- **Source records**
====

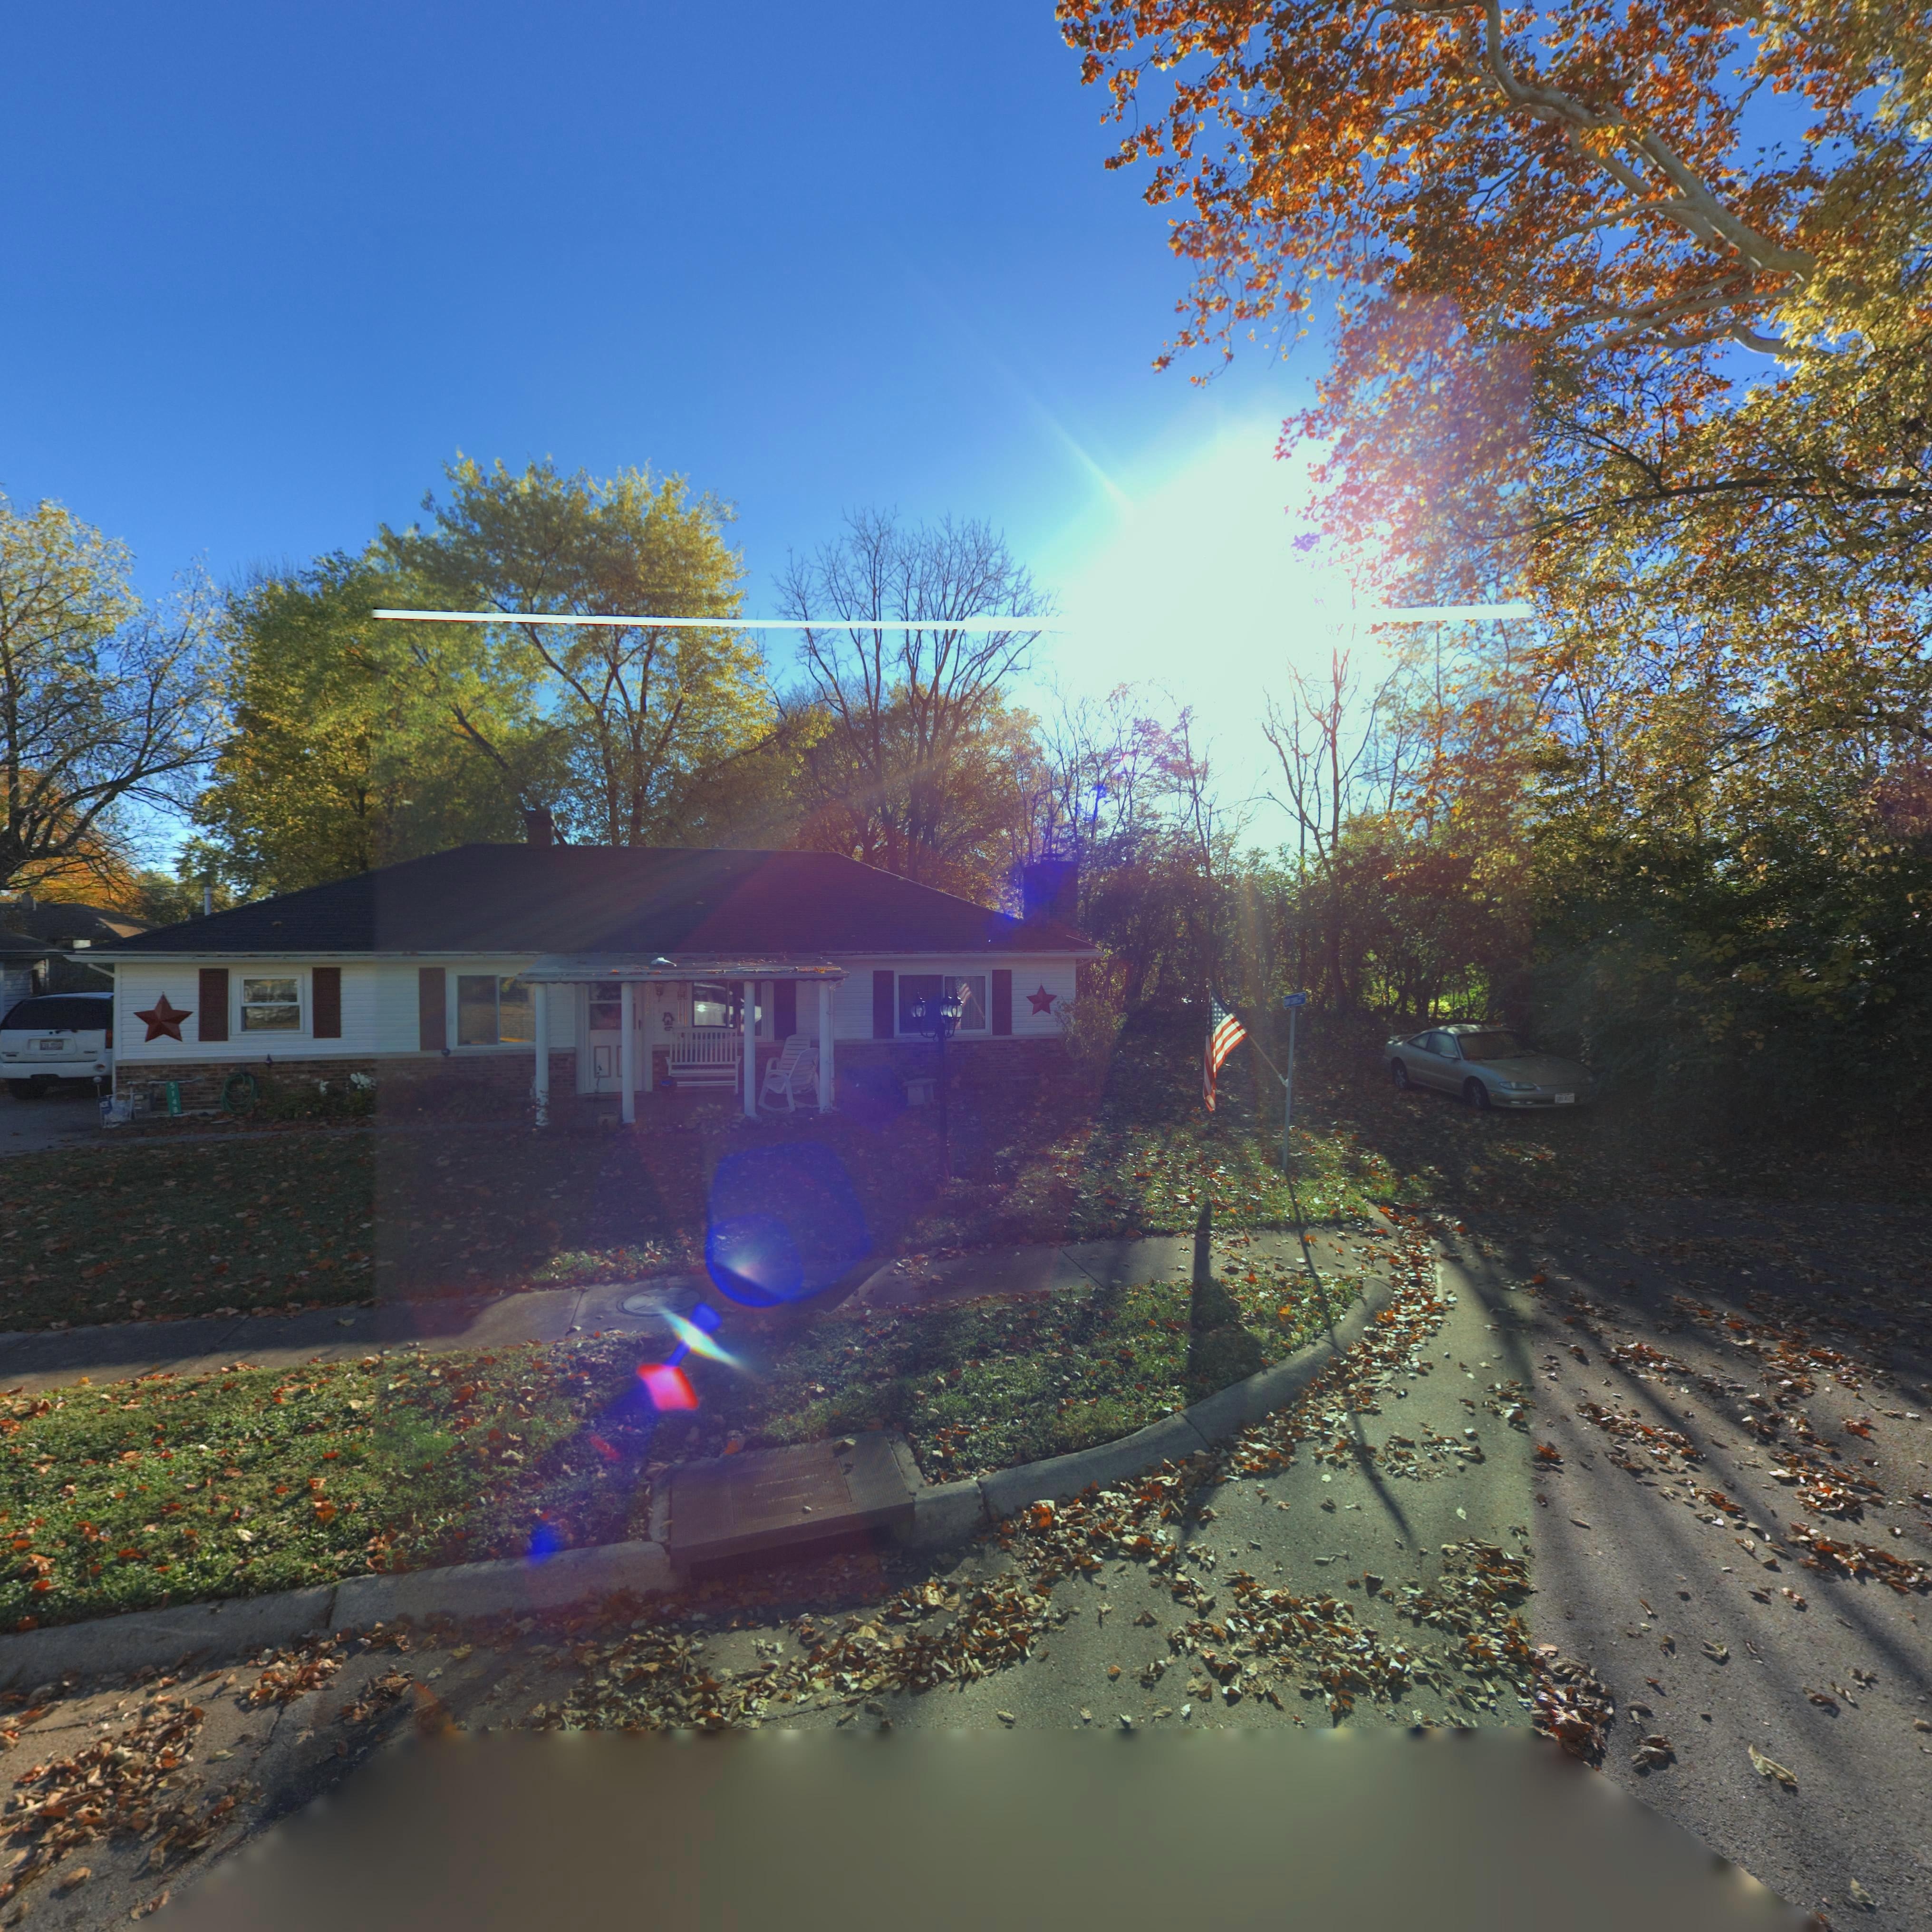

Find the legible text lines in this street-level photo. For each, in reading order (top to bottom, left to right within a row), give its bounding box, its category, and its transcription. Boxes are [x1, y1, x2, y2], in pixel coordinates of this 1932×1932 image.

[644, 984, 650, 1017] StreetNumber: 5148
[169, 1082, 179, 1114] StreetNumber: 5148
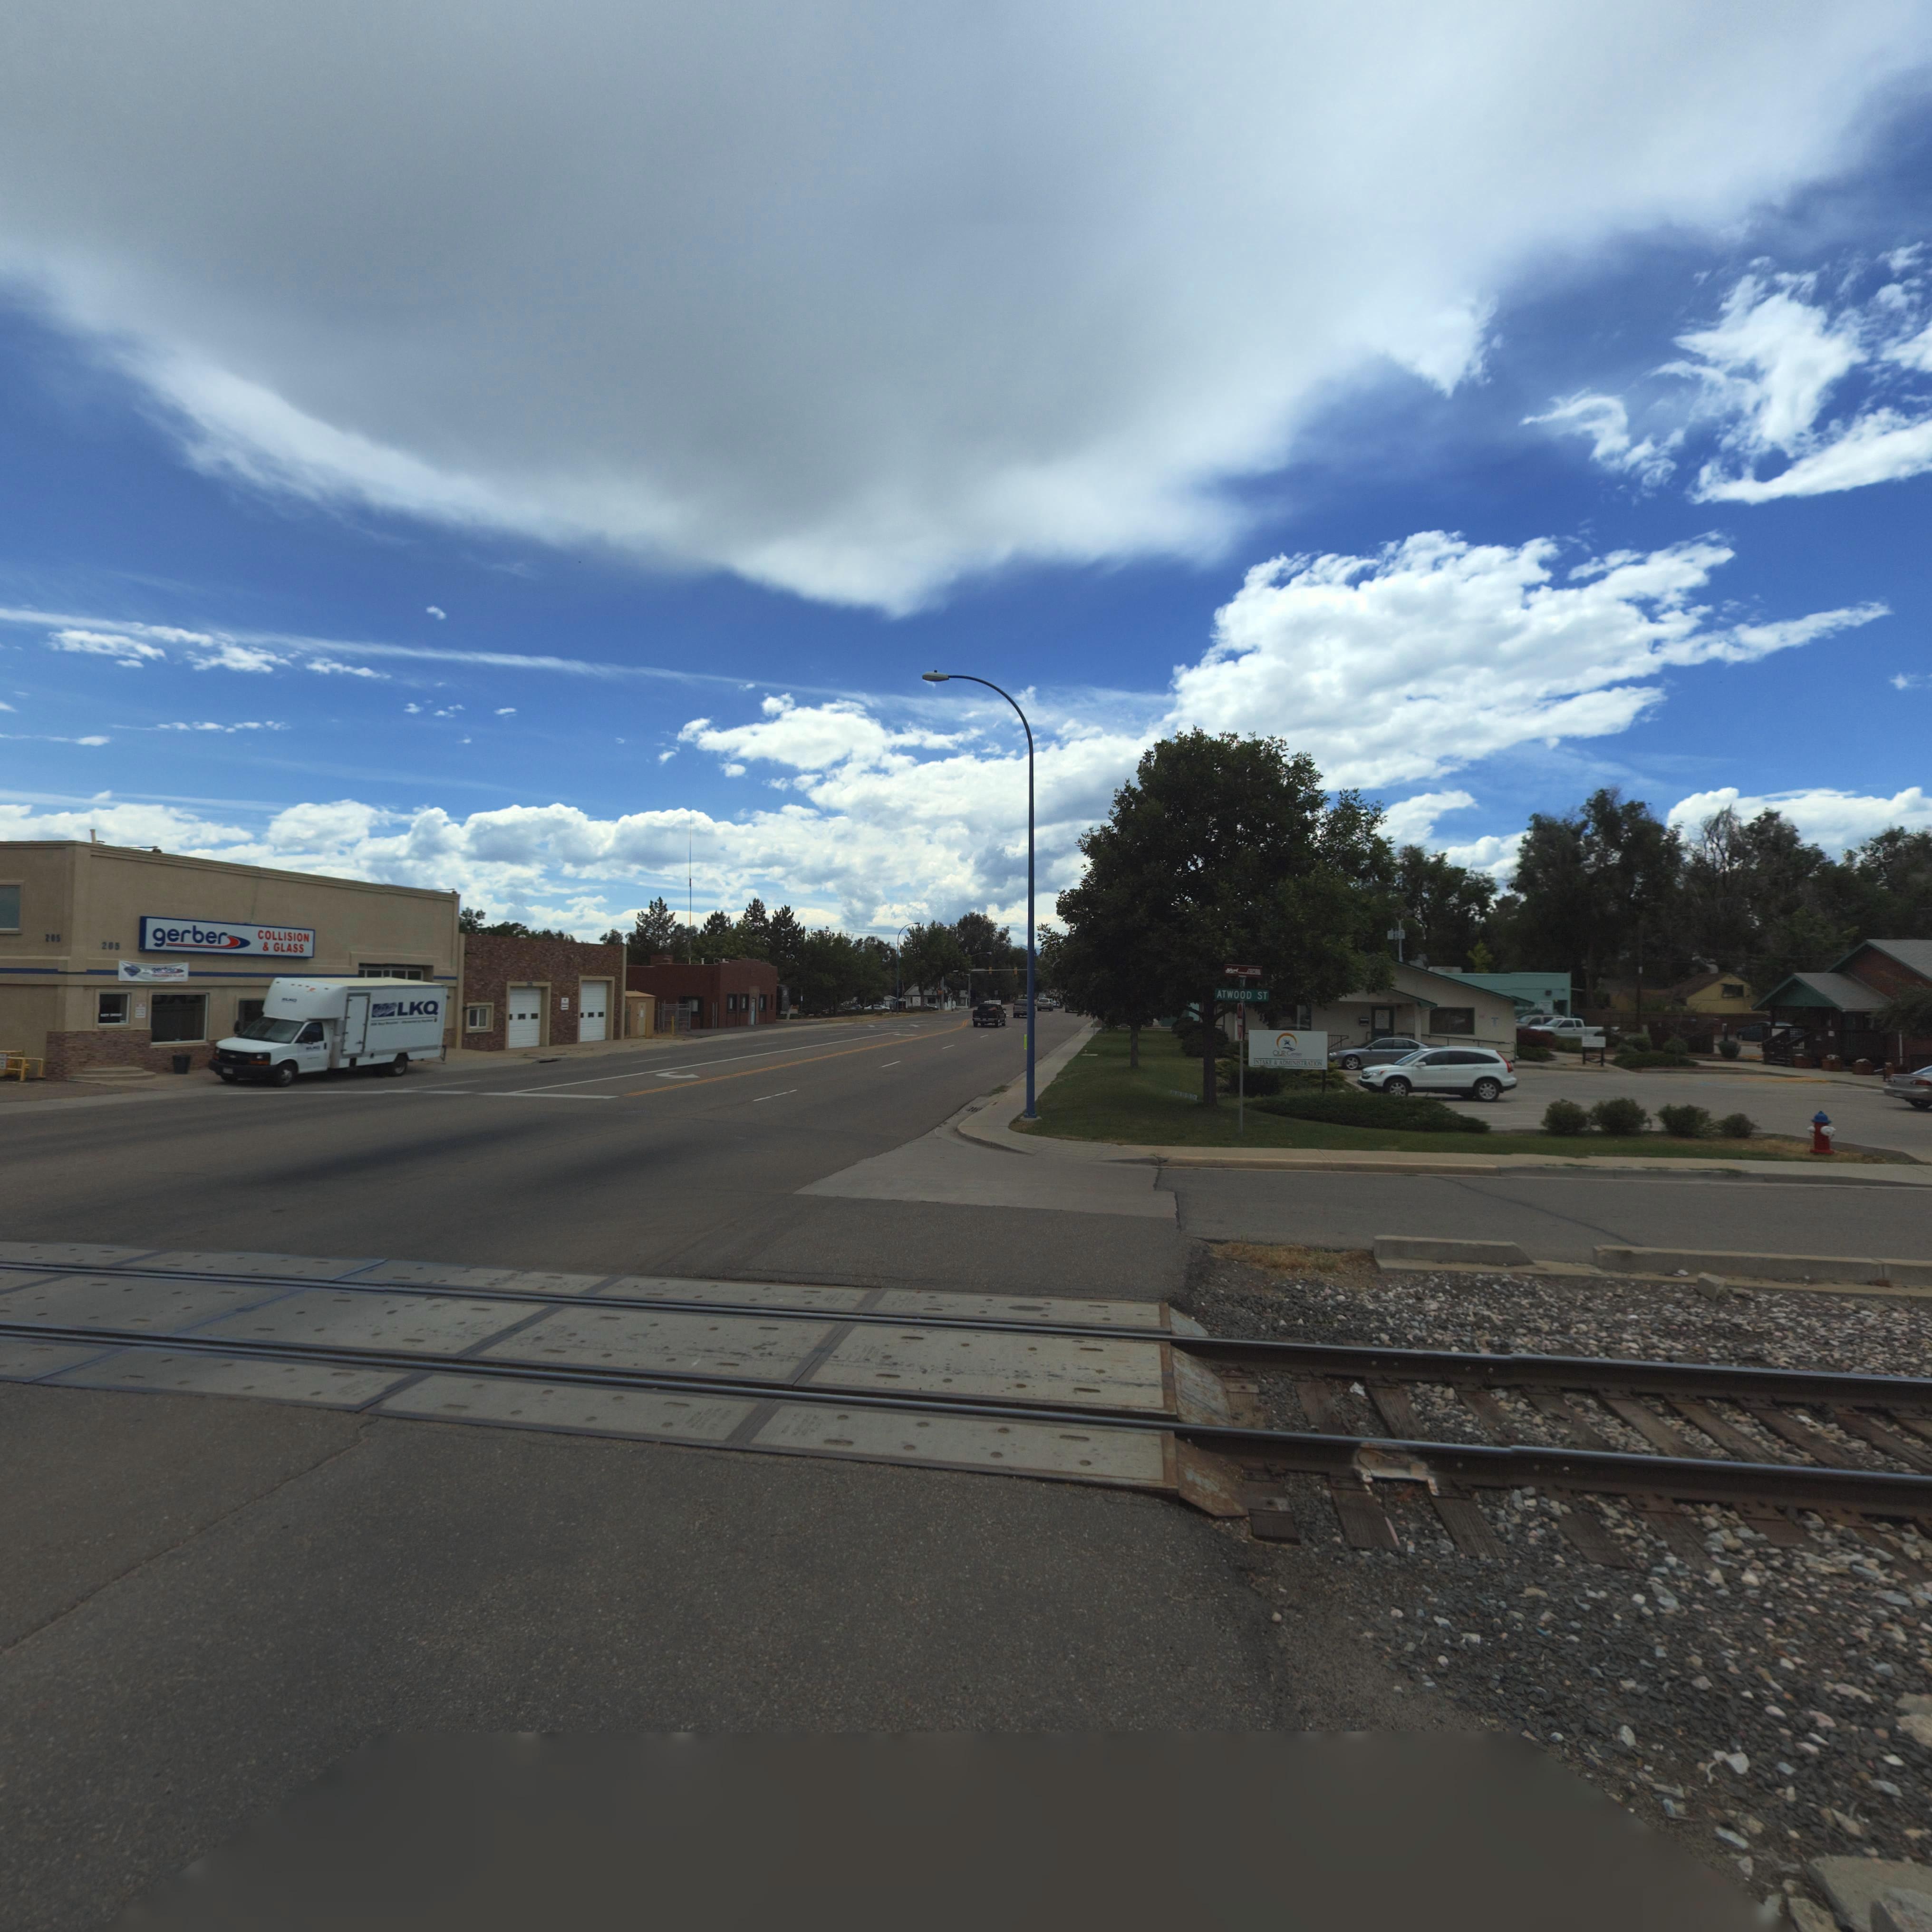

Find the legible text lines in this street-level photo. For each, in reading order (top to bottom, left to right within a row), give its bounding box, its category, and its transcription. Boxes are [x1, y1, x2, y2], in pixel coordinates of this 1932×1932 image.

[44, 933, 61, 942] StreetNumber: 205
[152, 925, 228, 948] BusinessName: gerber
[257, 929, 309, 942] BusinessName: COLLISION
[101, 941, 120, 950] StreetNumber: 205
[262, 941, 304, 953] BusinessName: & GLASS
[1217, 989, 1267, 1000] StreetName: ATWOOD ST
[1272, 1049, 1303, 1056] BusinessName: OUR Center
[1253, 1059, 1323, 1066] None: INTAKE & ADMINISTRATION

====

- **AIM**
Arrange the records above as a two-column CSV with the header row instruction,output: one row per record, with its text under instruction and its answer under output. Put each field in double quotes, replace line breaks with spaces, and omit the pictures.

- **THE ANSWER**
instruction,output
"Find the legible text lines in this street-level photo. For each, in reading order (top to bottom, left to right within a row), give its bounding box, its category, and its transcription. Boxes are [x1, y1, x2, y2], in pixel coordinates of this 1932×1932 image.","[644, 984, 650, 1017] StreetNumber: 5148 [169, 1082, 179, 1114] StreetNumber: 5148"
"Find the legible text lines in this street-level photo. For each, in reading order (top to bottom, left to right within a row), give its bounding box, its category, and its transcription. Boxes are [x1, y1, x2, y2], in pixel coordinates of this 1932×1932 image.","[44, 933, 61, 942] StreetNumber: 205 [152, 925, 228, 948] BusinessName: gerber [257, 929, 309, 942] BusinessName: COLLISION [101, 941, 120, 950] StreetNumber: 205 [262, 941, 304, 953] BusinessName: & GLASS [1217, 989, 1267, 1000] StreetName: ATWOOD ST [1272, 1049, 1303, 1056] BusinessName: OUR Center [1253, 1059, 1323, 1066] None: INTAKE & ADMINISTRATION"